Mr. Kennedy and his staff also set new benchmarks for fundraising on the campus, which before he arrived had never received a six-digit donation. At his retirement, the school has received eight gifts of $1 million or more.

“He’s resurrected Canton from a SUNY school that looks like it was destined to close to one of the more active and vibrant SUNYs in the system, I think morale has been good,” said D. Anthony Beane, professor of veterinary science. “He has made this a shining star in the north country, where we have added new programs and buildings.”

Mr. Kennedy has also witnessed a growth in the school’s online course offerings.

“We offer the second highest number of courses online in the entire university,” he said. “We have eight complete four-year degrees online. I would imagine the college will continue to pursue that aggressively.”

Last summer, it looked like Mr. Kennedy would be forced into an early retirement as SUNY Central sought to impose a shared executive on SUNY Canton and nearby SUNY Potsdam, however, after outcry from the campus, community and political leaders, he was allowed to stay.

“I believe that President Kennedy has done a phenomenal job at SUNY Canton,” said state Sen. Patricia A. Ritchie, R-Heuvelton. “It is shown by his support from faculty, students and especially the community.”

Mr. Kennedy acknowledged that his departure leaves questions as to where SUNY Canton will be in the future. SUNY Central announced Provost Carli C. Schiffner as the school’s interim president, but no announcement has been made about the selection of a new president.

“There’s really no predicting what happens, in a way,” he said. “If SUNY settles down or if there is a leadership issue that arises, we can’t know.”

Mr. Beane held out hope that the school’s progress would continue, at least for the short term.

“We have an interim president with Carli Schiffner. I think things are going to continue as they have been with the impetus that we’ve had,” he said. “Until we find out whether she is permanent, things are kind of up in the air for the future.”

Under an August 2011 deal with SUNY Central, Mr. Kennedy will retire effective today to become an adviser to the chancellor. After serving a year as Mrs. Zimpher’s adviser, Mr. Kennedy will take a year sabbatical. Upon his return, he hopes to come back to Canton as a member of the faculty.

“Canton is the only place that I’ve experienced a sense of community where there really is a feeling that we’re not in this by ourselves, but we’re all in it together,” he said. “I like being able to sit down to eat somewhere and talk to five or six different people about what their day was like.”

On campus and around Canton, Mr. Kennedy has built a reputation as an approachable, talkative and friendly man, Mr. Beane said.

“He’s a very friendly, easy to talk with person, a people person,” he said.

Mrs. Maiocco recalls Mr. Kennedy making her feel welcome during her first weeks on campus.

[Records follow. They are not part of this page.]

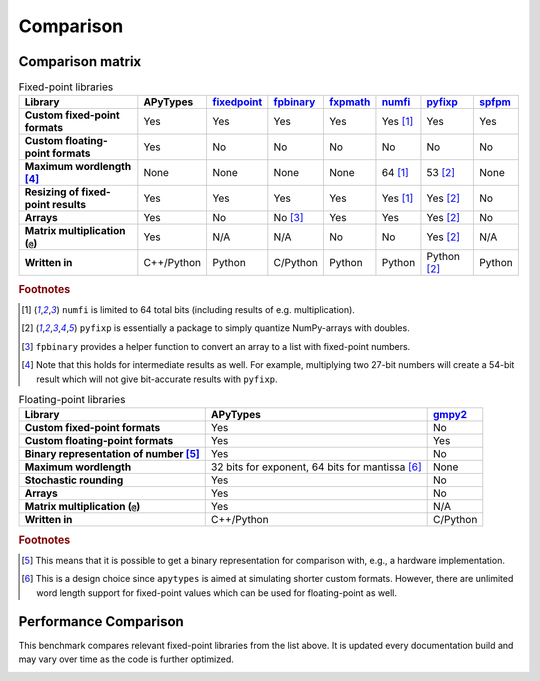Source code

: Comparison
==========

Comparison matrix
-----------------

.. list-table:: Fixed-point libraries
    :header-rows: 1
    :stub-columns: 1

    * - Library
      - APyTypes
      - `fixedpoint <https://github.com/Schweitzer-Engineering-Laboratories/fixedpoint>`_
      - `fpbinary <https://github.com/smlgit/fpbinary>`_
      - `fxpmath <https://github.com/francof2a/fxpmath>`_
      - `numfi <https://github.com/ZZZZzzzzac/numfi>`_
      - `pyfixp <https://github.com/chipmuenk/pyfixp>`_
      - `spfpm <https://github.com/rwpenney/spfpm>`_
    * - Custom fixed-point formats
      - Yes
      - Yes
      - Yes
      - Yes
      - Yes [#numfifootnote]_
      - Yes
      - Yes
    * - Custom floating-point formats
      - Yes
      - No
      - No
      - No
      - No
      - No
      - No
    * - Maximum wordlength [#wlfootnote]_
      - None
      - None
      - None
      - None
      - 64 [#numfifootnote]_
      - 53 [#pyfixpfootnote]_
      - None
    * - Resizing of fixed-point results
      - Yes
      - Yes
      - Yes
      - Yes
      - Yes [#numfifootnote]_
      - Yes [#pyfixpfootnote]_
      - No
    * - Arrays
      - Yes
      - No
      - No [#fpbinaryfootnote]_
      - Yes
      - Yes
      - Yes [#pyfixpfootnote]_
      - No
    * - Matrix multiplication (``@``)
      - Yes
      - N/A
      - N/A
      - No
      - No
      - Yes [#pyfixpfootnote]_
      - N/A
    * - Written in
      - C++/Python
      - Python
      - C/Python
      - Python
      - Python
      - Python [#pyfixpfootnote]_
      - Python


.. rubric:: Footnotes

.. [#numfifootnote] ``numfi`` is limited to 64 total bits (including results of e.g. multiplication).
.. [#pyfixpfootnote] ``pyfixp`` is essentially a package to simply quantize NumPy-arrays with doubles.
.. [#fpbinaryfootnote] ``fpbinary`` provides a helper function to convert an array to a list with fixed-point numbers.
.. [#wlfootnote] Note that this holds for intermediate results as well. For example, multiplying two 27-bit numbers will create a 54-bit result which will not give bit-accurate results with ``pyfixp``.

.. list-table:: Floating-point libraries
    :header-rows: 1
    :stub-columns: 1

    * - Library
      - APyTypes
      - `gmpy2 <https://github.com/aleaxit/gmpy>`_
    * - Custom fixed-point formats
      - Yes
      - No
    * - Custom floating-point formats
      - Yes
      - Yes
    * - Binary representation of number [#binaryfootnote]_
      - Yes
      - No
    * - Maximum wordlength
      - 32 bits for exponent, 64 bits for mantissa [#apytypesfootnote]_
      - None
    * - Stochastic rounding
      - Yes
      - No
    * - Arrays
      - Yes
      - No
    * - Matrix multiplication (``@``)
      - Yes
      - N/A
    * - Written in
      - C++/Python
      - C/Python

.. rubric:: Footnotes

.. [#binaryfootnote] This means that it is possible to get a binary representation for comparison with, e.g., a hardware implementation.
.. [#apytypesfootnote] This is a design choice since ``apytypes``  is aimed at simulating shorter custom formats. However, there are unlimited word length support for fixed-point values which can be used for floating-point as well.


Performance Comparison
----------------------

This benchmark compares relevant fixed-point libraries from the list above.
It is updated every documentation build and may vary over time as the code is further optimized.

.. image:: _static/comparison.png
    :alt: Benchmark numbers for different fixed-point libraries.

.. image:: _static/comparison_relative.png
    :alt: Benchmark relative to APyTypes for different fixed-point libraries.
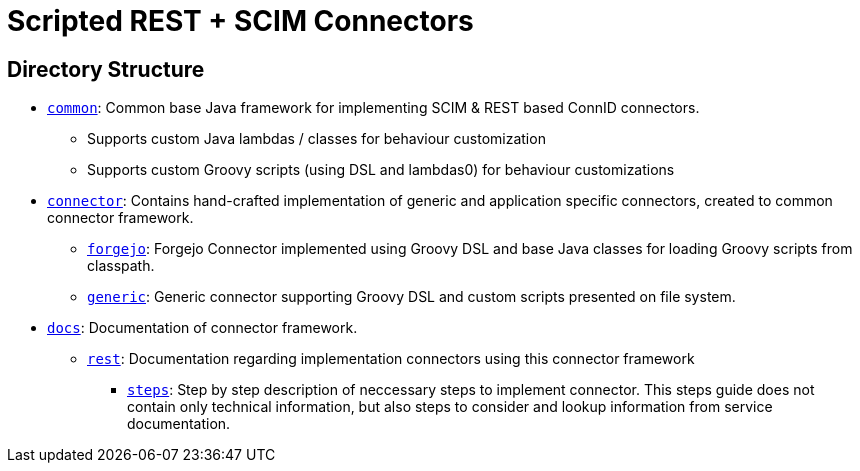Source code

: = Scripted REST + SCIM Connectors

== Directory Structure

* link:common/[`common`]:
  Common base Java framework for implementing SCIM & REST based ConnID connectors.
** Supports custom Java lambdas / classes for behaviour customization
** Supports custom Groovy scripts (using DSL and lambdas0) for behaviour customizations

* link:connector/[`connector`]:
  Contains hand-crafted implementation of generic and application specific connectors, created to common connector framework.
** link:connector/forgejo/[`forgejo`]: Forgejo Connector implemented using Groovy DSL and base Java classes for loading Groovy scripts from classpath.
** link:connector/generic/[`generic`]: Generic connector supporting Groovy DSL and custom scripts presented on file system.

* link:docs/[`docs`]: Documentation of connector framework.
** link:docs/rest/[`rest`]: Documentation regarding implementation connectors using this connector framework
*** link:docs/rest/steps/[`steps`]: Step by step description of neccessary steps to implement connector.
    This steps guide does not contain only technical information, but also steps to consider and lookup information from service documentation.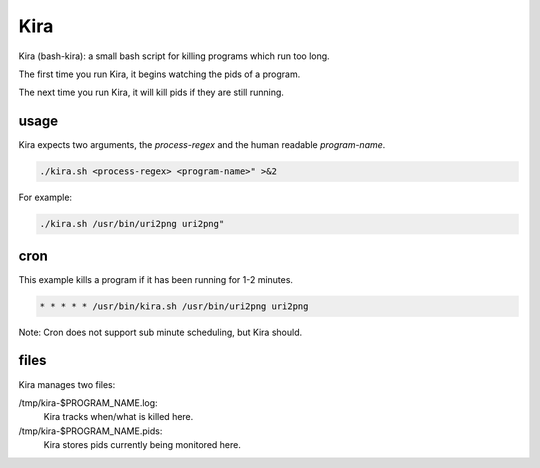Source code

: Kira
####

Kira (bash-kira): a small bash script for killing programs which run too long.

The first time you run Kira, it begins watching the pids of a program.

The next time you run Kira, it will kill pids if they are still running.


usage
=====

Kira expects two arguments, the `process-regex` and the human readable `program-name`.

.. code-block:: bash

    ./kira.sh <process-regex> <program-name>" >&2

For example:

.. code-block:: bash

    ./kira.sh /usr/bin/uri2png uri2png"

cron
====

This example kills a program if it has been running for 1-2 minutes.

.. code-block:: bash

 * * * * * /usr/bin/kira.sh /usr/bin/uri2png uri2png

Note: Cron does not support sub minute scheduling, but Kira should.

files
=====

Kira manages two files:

/tmp/kira-$PROGRAM_NAME.log:
 Kira tracks when/what is killed here.

/tmp/kira-$PROGRAM_NAME.pids:
 Kira stores pids currently being monitored here.
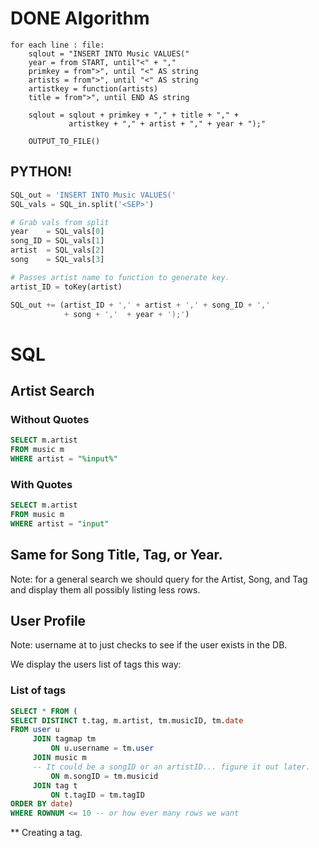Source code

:* DONE Algorithm
#+BEGIN_SRC
for each line : file:
    sqlout = "INSERT INTO Music VALUES("
    year = from START, until"<" + ","
    primkey = from">", until "<" AS string
    artists = from">", until "<" AS string
    artistkey = function(artists)
    title = from">", until END AS string

    sqlout = sqlout + primkey + "," + title + "," + 
             artistkey + "," + artist + "," + year + ");"
    
    OUTPUT_TO_FILE()
#+END_SRC

** PYTHON!
#+BEGIN_SRC python
  SQL_out = 'INSERT INTO Music VALUES('
  SQL_vals = SQL_in.split('<SEP>')

  # Grab vals from split
  year    = SQL_vals[0]
  song_ID = SQL_vals[1]
  artist  = SQL_vals[2]
  song    = SQL_vals[3]

  # Passes artist name to function to generate key.
  artist_ID = toKey(artist)

  SQL_out += (artist_ID + ',' + artist + ',' + song_ID + ',' 
              + song + ','  + year + ');')
#+END_SRC

* SQL
** Artist Search
*** Without Quotes
#+BEGIN_SRC sql
SELECT m.artist 
FROM music m
WHERE artist = "%input%"
#+END_SRC

*** With Quotes
#+BEGIN_SRC sql
SELECT m.artist
FROM music m
WHERE artist = "input"
#+END_SRC

** Same for Song Title, Tag, or Year.
Note: for a general search we should query for the Artist, Song, and Tag and
display them all possibly listing less rows.

** User Profile
Note: username at to just checks to see if the user exists in the DB.

We display the users list of tags this way:
*** List of tags
#+BEGIN_SRC sql
SELECT * FROM (
SELECT DISTINCT t.tag, m.artist, tm.musicID, tm.date 
FROM user u 
     JOIN tagmap tm
         ON u.username = tm.user
     JOIN music m 
     -- It could be a songID or an artistID... figure it out later.
         ON m.songID = tm.musicid
     JOIN tag t
         ON t.tagID = tm.tagID
ORDER BY date)
WHERE ROWNUM <= 10 -- or how ever many rows we want
#+END_SRC
                               ** Creating a tag.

“He made a point to always stop in my office and share stories and see how I was,” she said. “During those first few months, to me he was almost a father figure. I didn’t ever tell him those things, he just had the ability to sense that I needed a little extra conversation and attention. He probably took an interest in everybody, but I felt special.”

Before coming to Canton, Mr. Kennedy spent three years as vice president for academic affairs at William Woods University in Fulton, Mo. Previously, he was dean of academic affairs at Vermont’s Johnson State College. From 1978 to 1984 he was director of liberal studies at Western Montana College of the University of Montana. He served earlier as director of the Pyramid Lake Ecological Studies in Reno, Nev., and as assistant professor of biology at North Georgia College in Dahlonega, Ga.

Mr. Kennedy received a bachelor of science in biology from North Georgia College, a master of science in entomology from Clemson University and a Ph.D. in wildlife resource management from Utah State University.